_What is expected:_
Take the listing below and write it out again exactly, skipping any picture that it holds.

-----

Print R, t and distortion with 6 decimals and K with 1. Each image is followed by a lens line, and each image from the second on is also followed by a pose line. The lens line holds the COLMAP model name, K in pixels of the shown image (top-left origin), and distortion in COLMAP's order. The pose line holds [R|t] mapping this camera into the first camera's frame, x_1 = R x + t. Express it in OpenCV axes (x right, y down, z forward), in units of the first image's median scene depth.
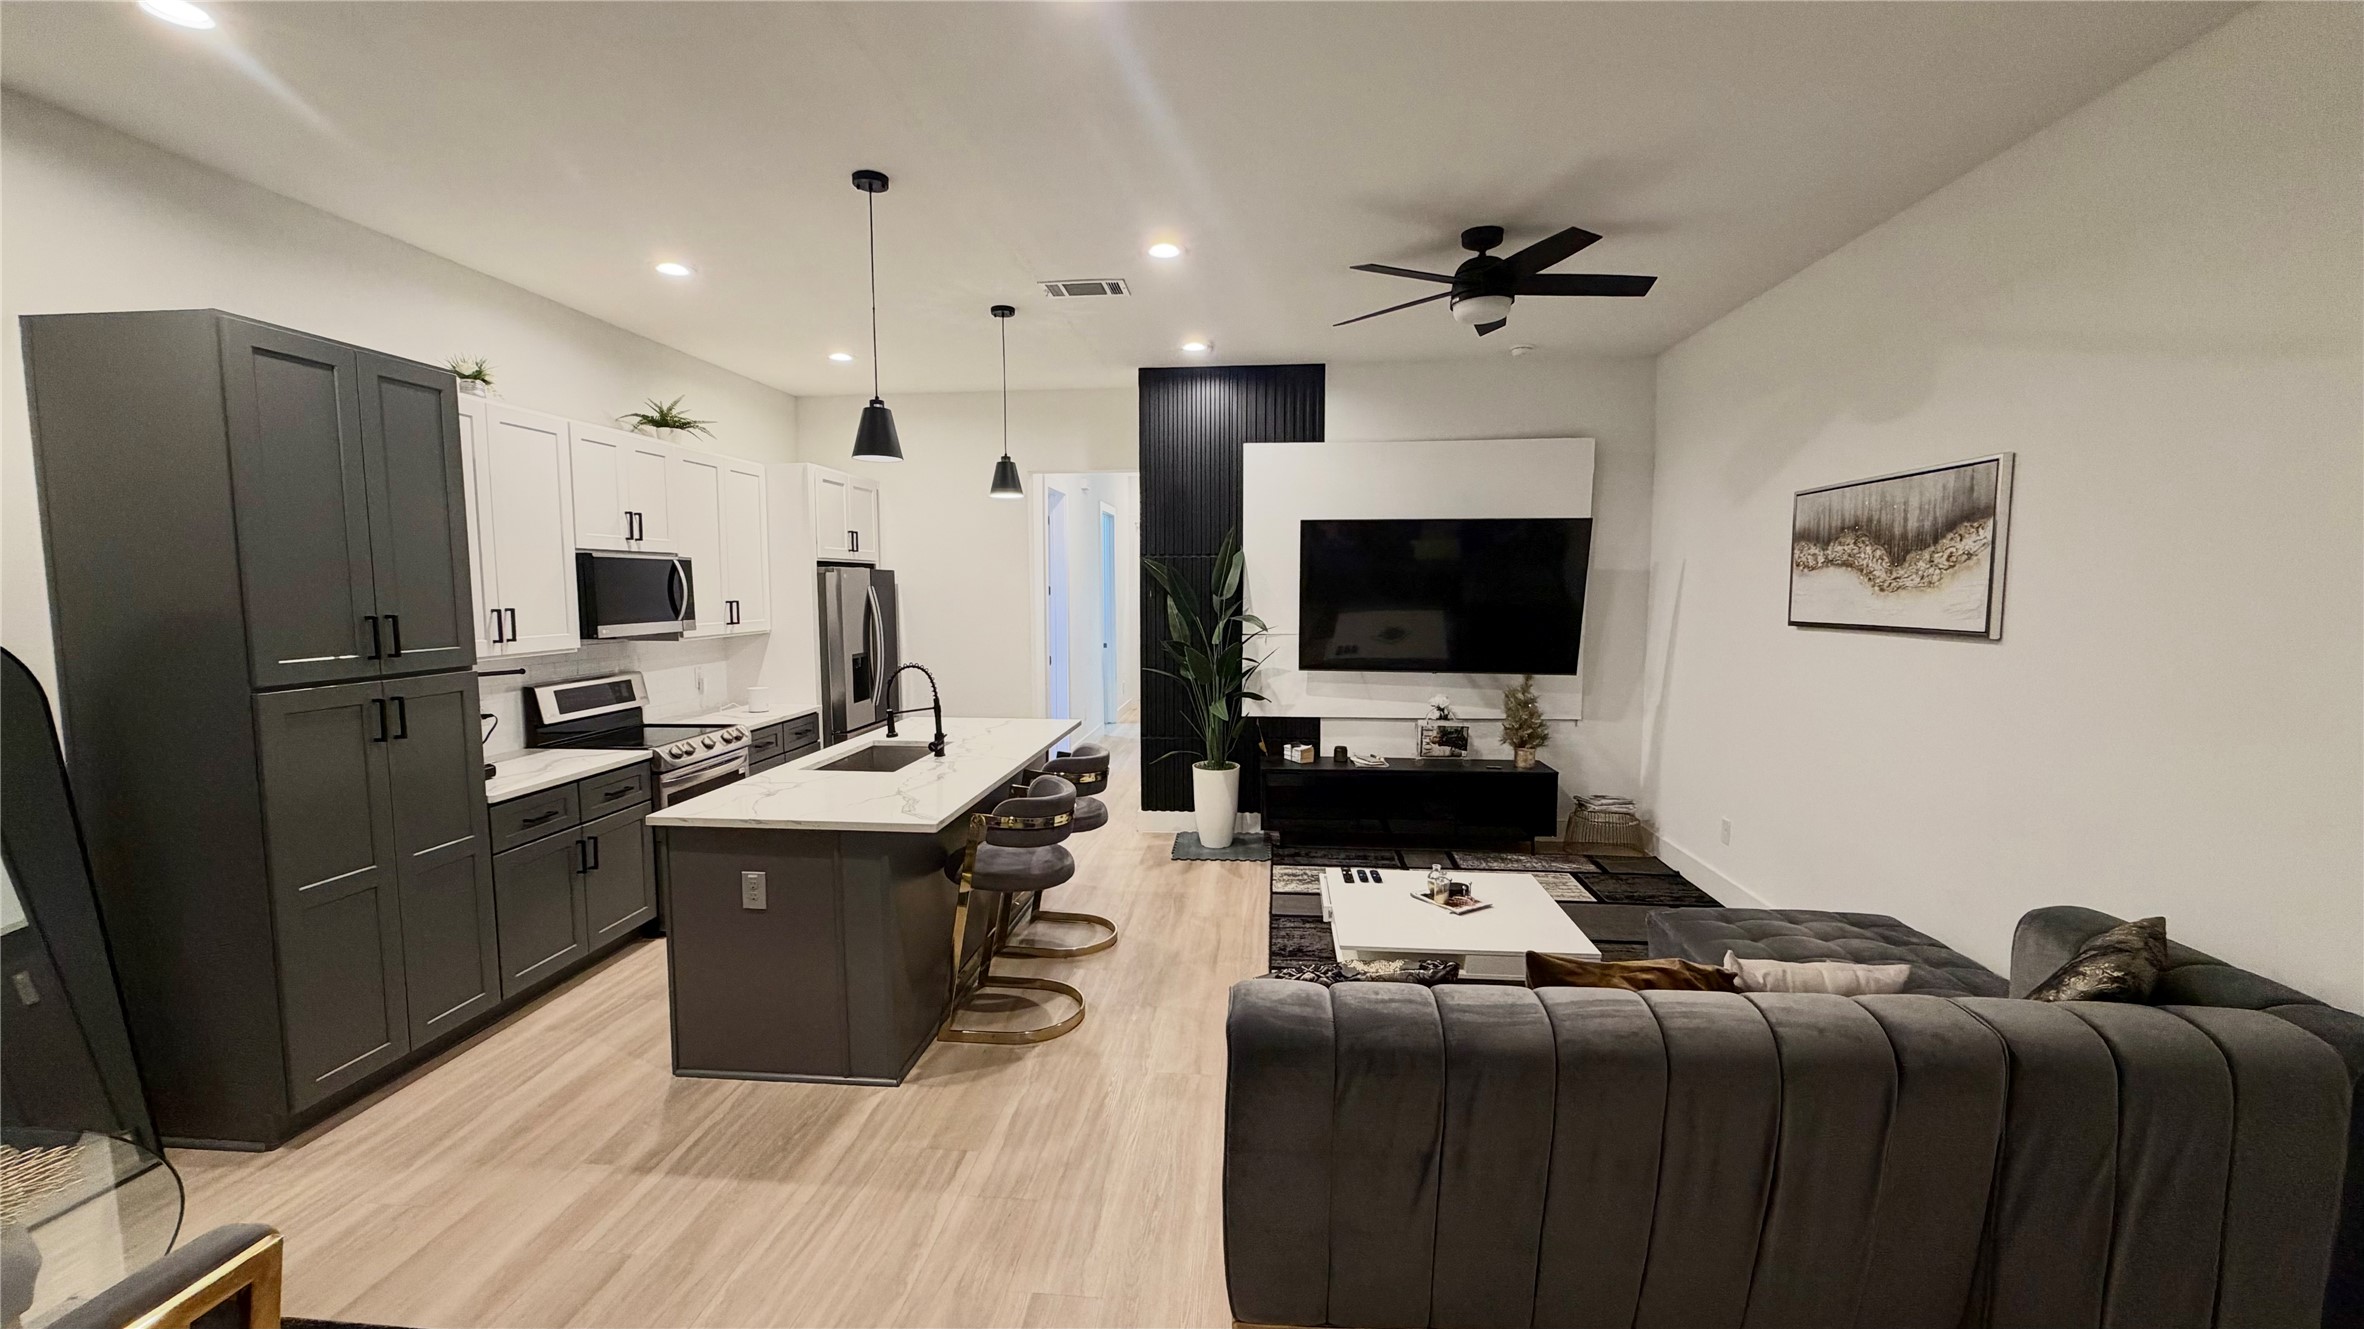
lens RADIAL K [[938.2, 0, 1175.7], [0, 938.2, 669.2], [0, 0, 1]] dist [0.000830, 0.000136]
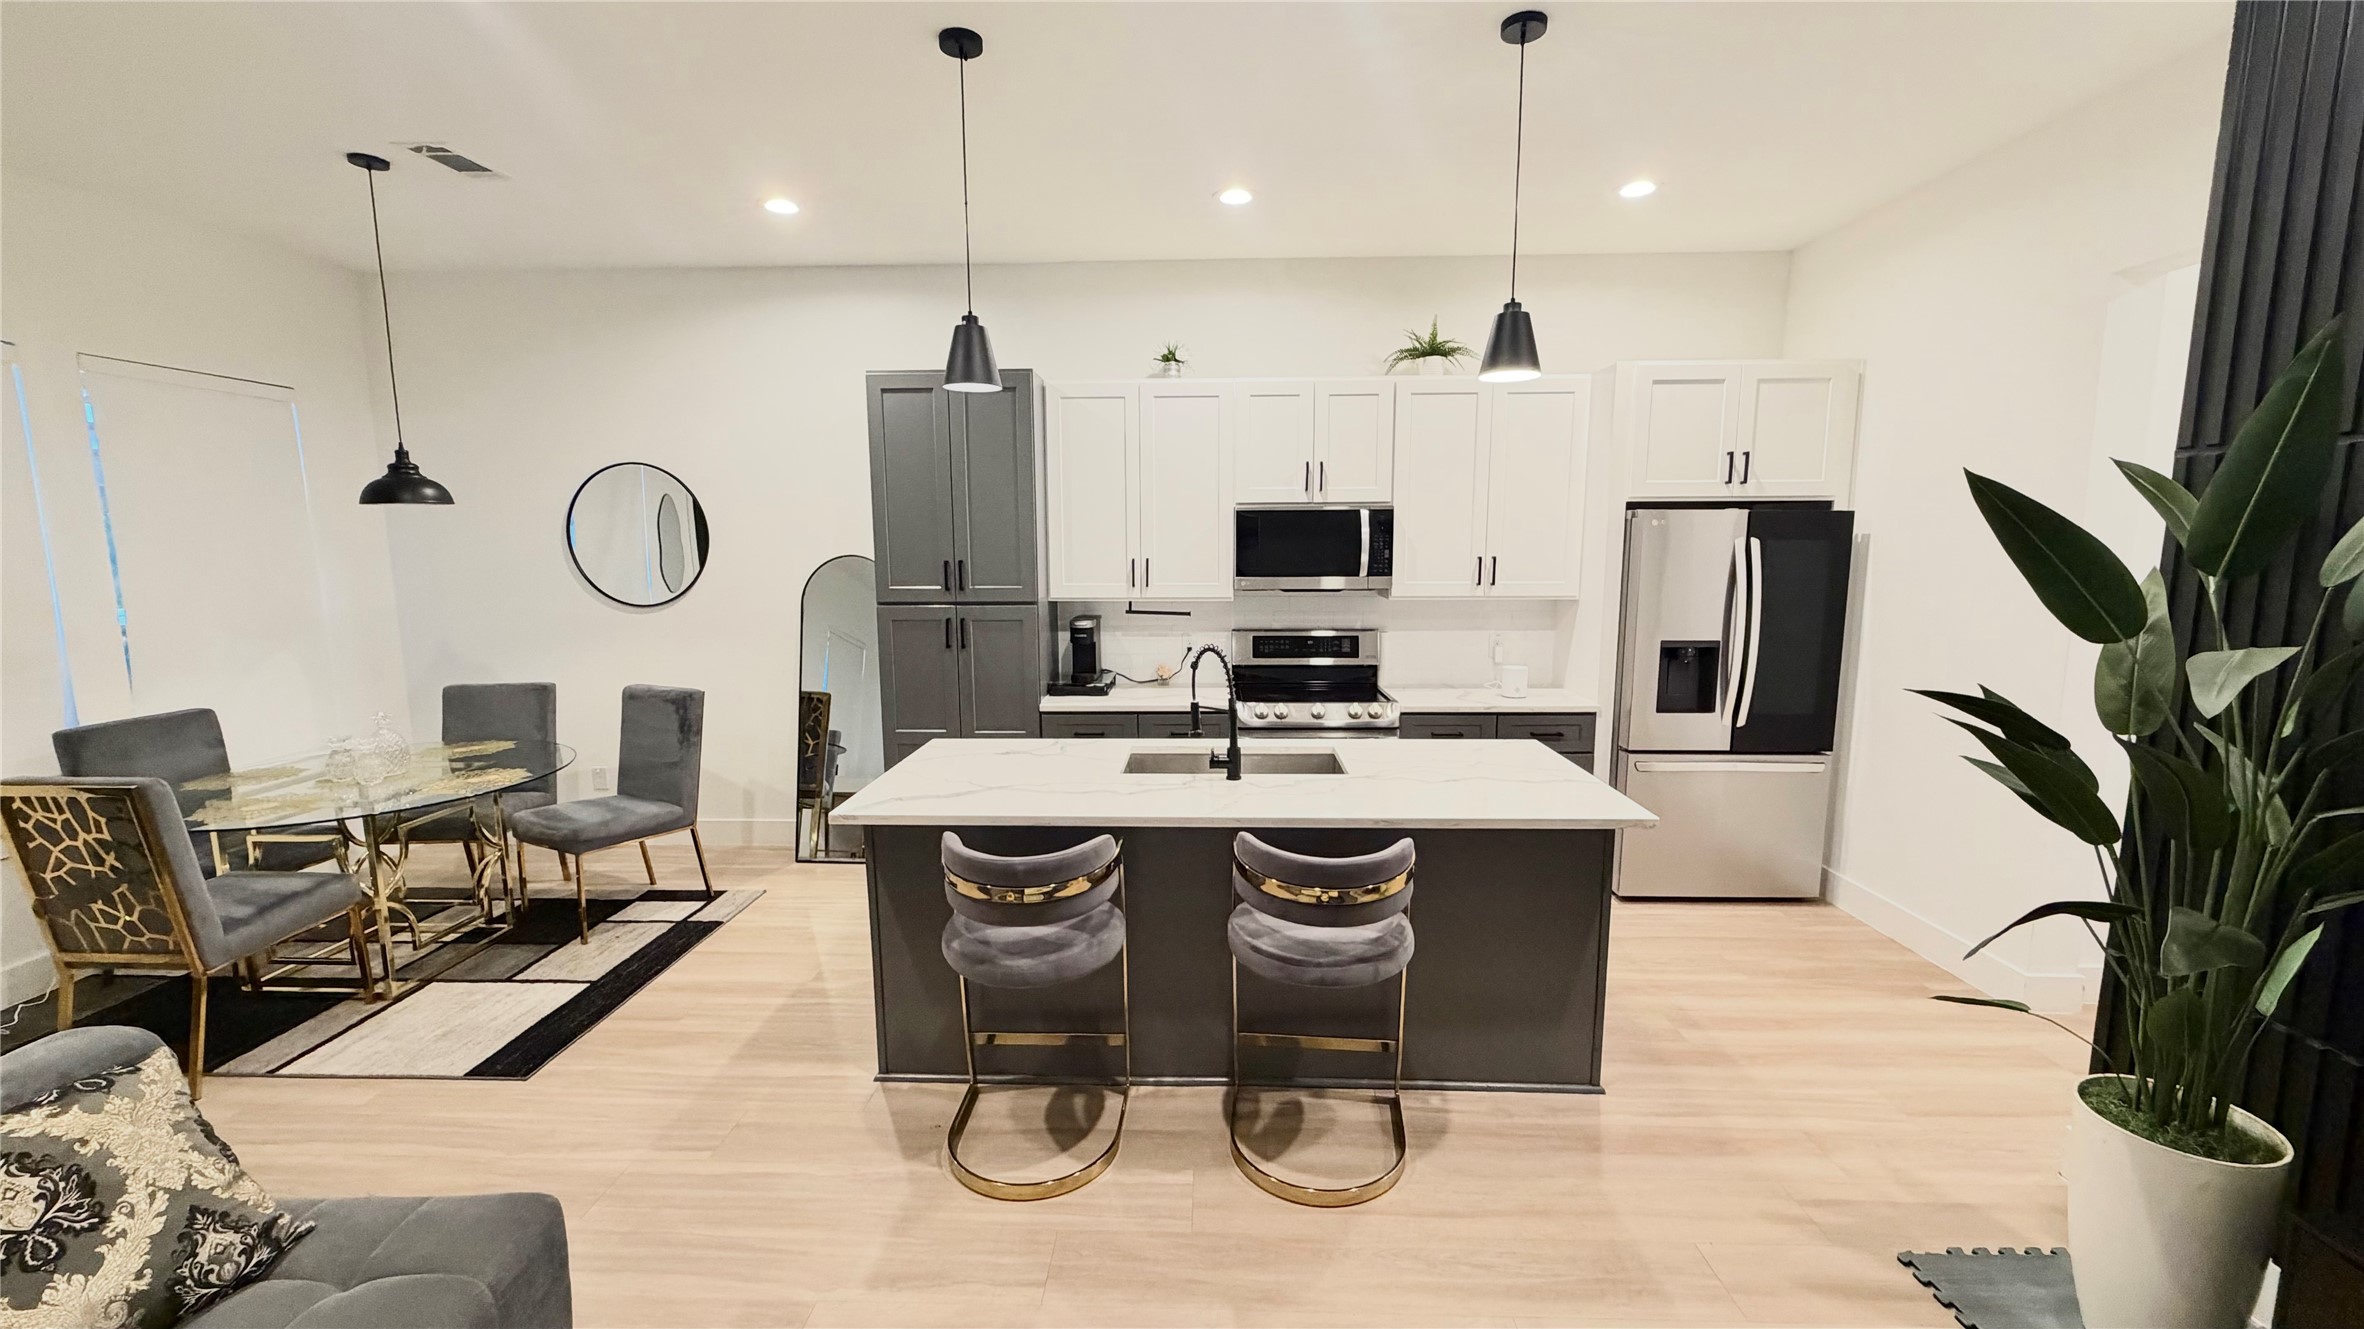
lens RADIAL K [[938.2, 0, 1175.7], [0, 938.2, 669.2], [0, 0, 1]] dist [0.000830, 0.000136]
pose [[0.066141, 0.138114, -0.988205, 0.394483], [-0.086148, 0.987466, 0.132245, -0.071995], [0.994084, 0.076385, 0.077211, 0.800287]]
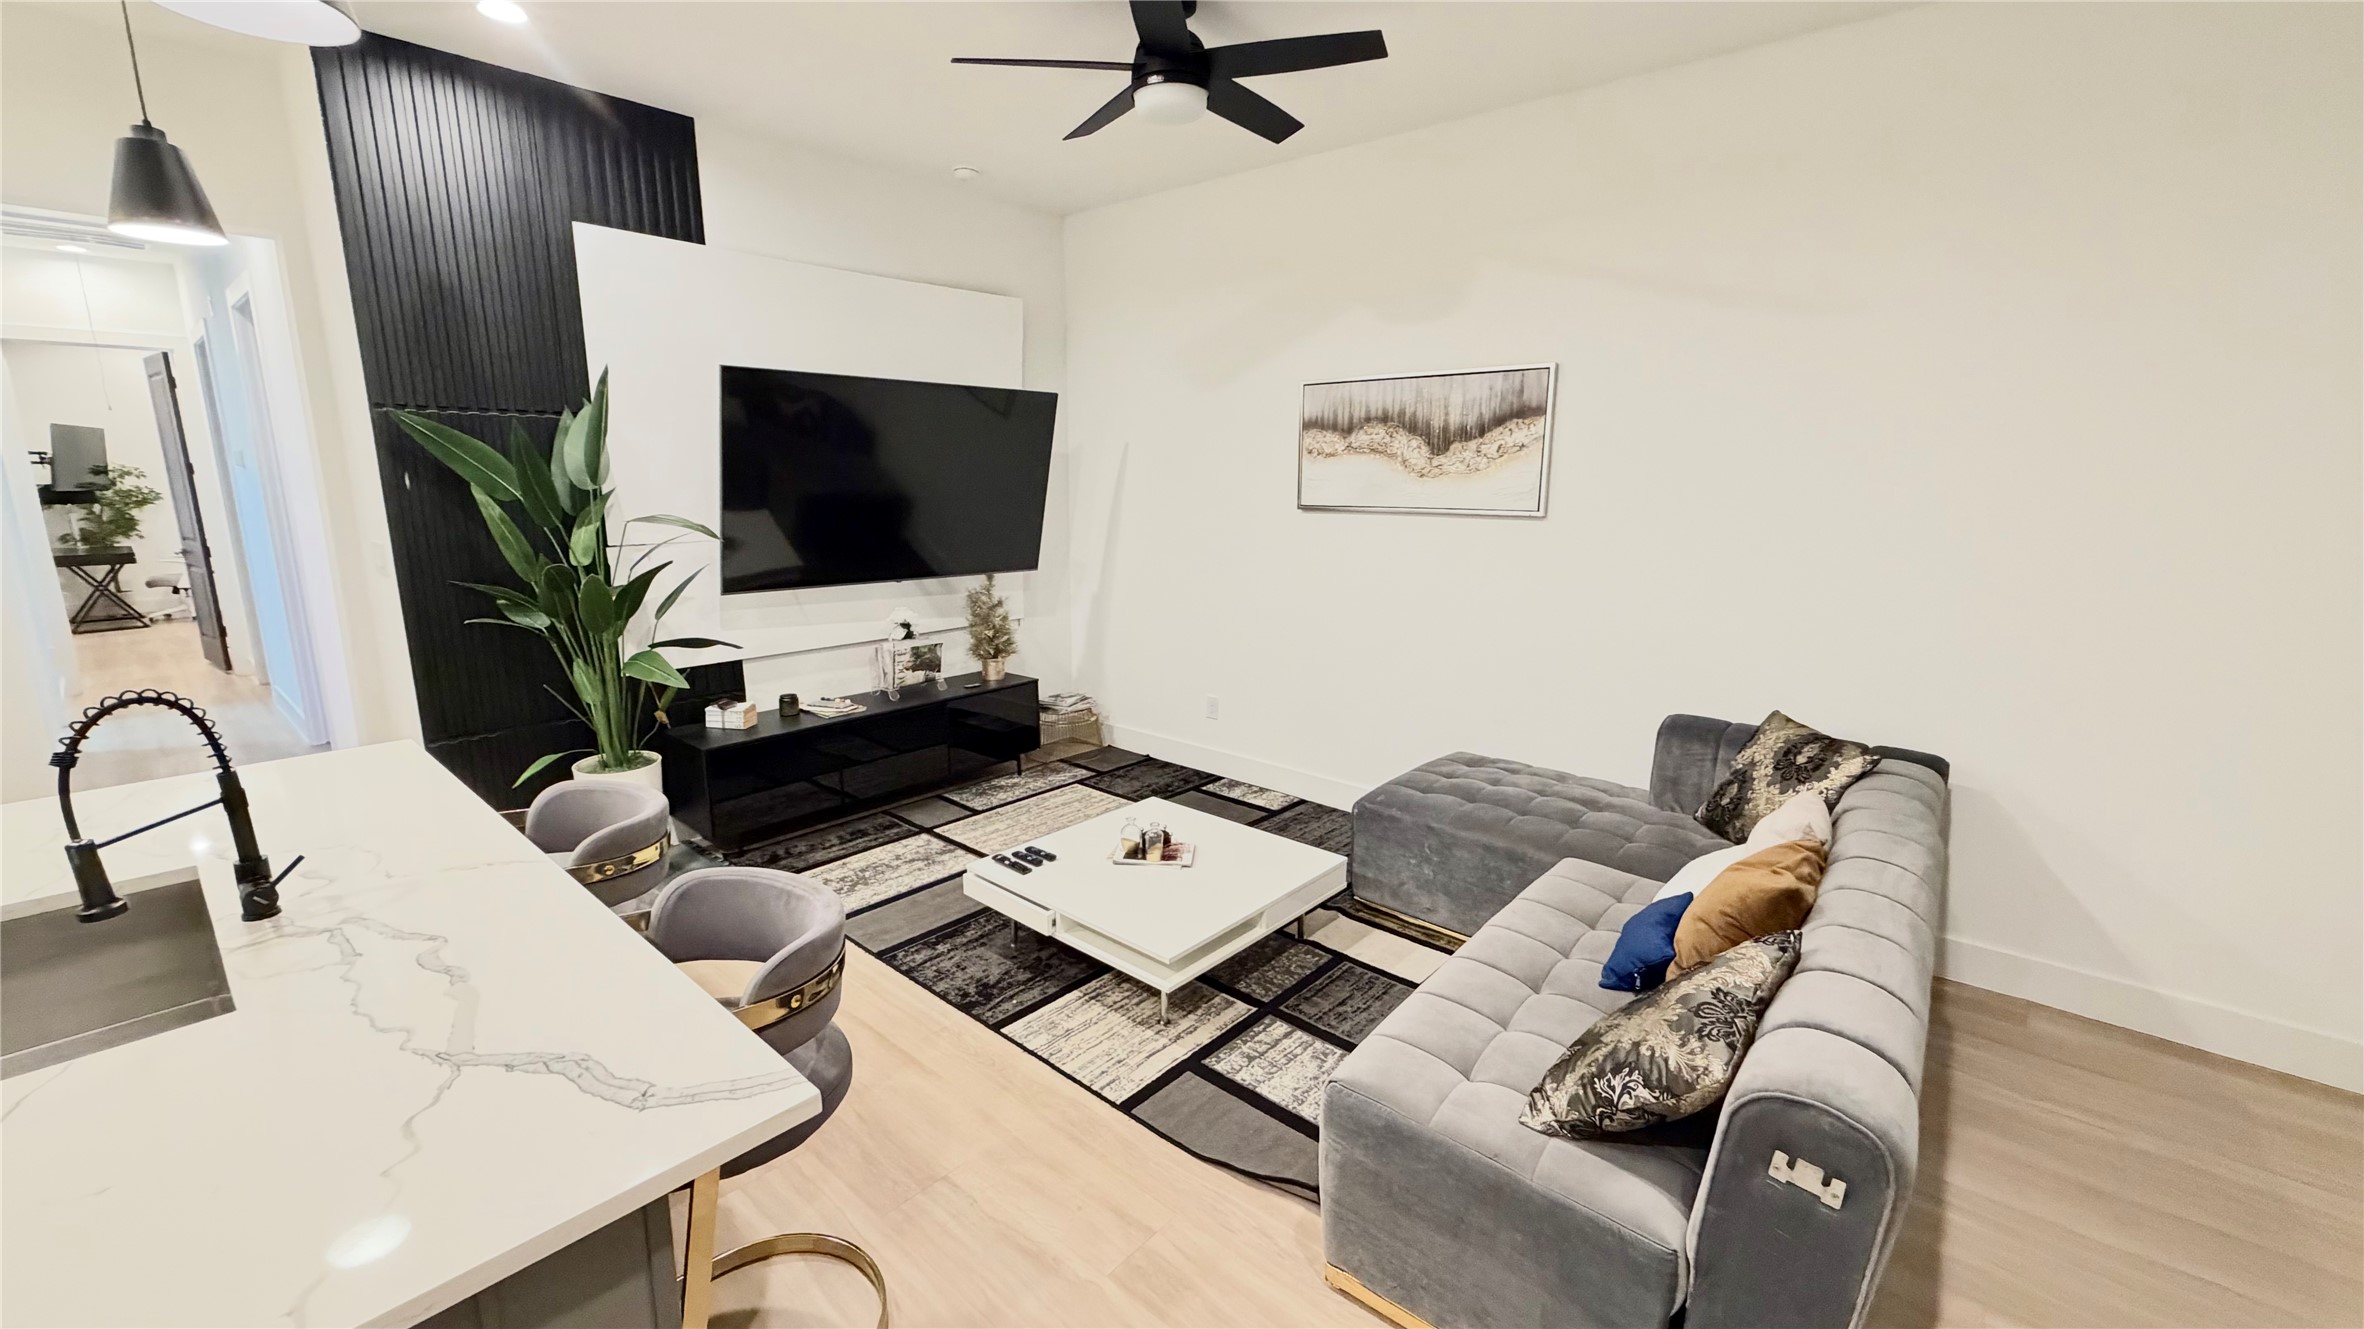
lens RADIAL K [[949.9, 0, 1186.8], [0, 949.9, 671.6], [0, 0, 1]] dist [-0.000405, -0.000054]
pose [[0.579912, -0.164521, 0.797894, -0.290527], [0.065696, 0.985651, 0.155488, -0.036941], [-0.812026, -0.037751, 0.582399, 0.421138]]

-----

_Result below:_
Print R, t and distortion with 6 decimals and K with 1. Each image is followed by a lens line, and each image from the second on is also followed by a pose line. The lens line holds the COLMAP model name, K in pixels of the shown image (top-left origin), and distortion in COLMAP's order. The pose line holds [R|t] mapping this camera into the first camera's frame, x_1 = R x + t. Express it in OpenCV axes (x right, y down, z forward), in units of the first image's median scene depth.
lens RADIAL K [[938.2, 0, 1175.7], [0, 938.2, 669.2], [0, 0, 1]] dist [0.000830, 0.000136]
lens RADIAL K [[938.2, 0, 1175.7], [0, 938.2, 669.2], [0, 0, 1]] dist [0.000830, 0.000136]
pose [[0.066141, 0.138114, -0.988205, 0.394483], [-0.086148, 0.987466, 0.132245, -0.071995], [0.994084, 0.076385, 0.077211, 0.800287]]
lens RADIAL K [[949.9, 0, 1186.8], [0, 949.9, 671.6], [0, 0, 1]] dist [-0.000405, -0.000054]
pose [[0.579912, -0.164521, 0.797894, -0.290527], [0.065696, 0.985651, 0.155488, -0.036941], [-0.812026, -0.037751, 0.582399, 0.421138]]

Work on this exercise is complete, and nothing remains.